╔══

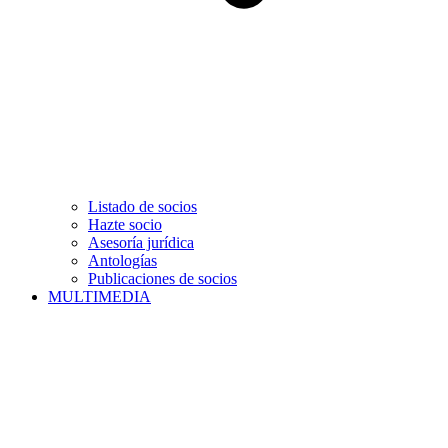
Listado de socios
Hazte socio
Asesoría jurídica
Antologías
Publicaciones de socios
MULTIMEDIA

╚══

Rewrite the data with "socios" replaced by "miembros" throughout, keeping every other word unchanged, and omit the pictures.

ANSWER FOR THIS EXERCISE:
Listado de miembros
Hazte socio
Asesoría jurídica
Antologías
Publicaciones de miembros
MULTIMEDIA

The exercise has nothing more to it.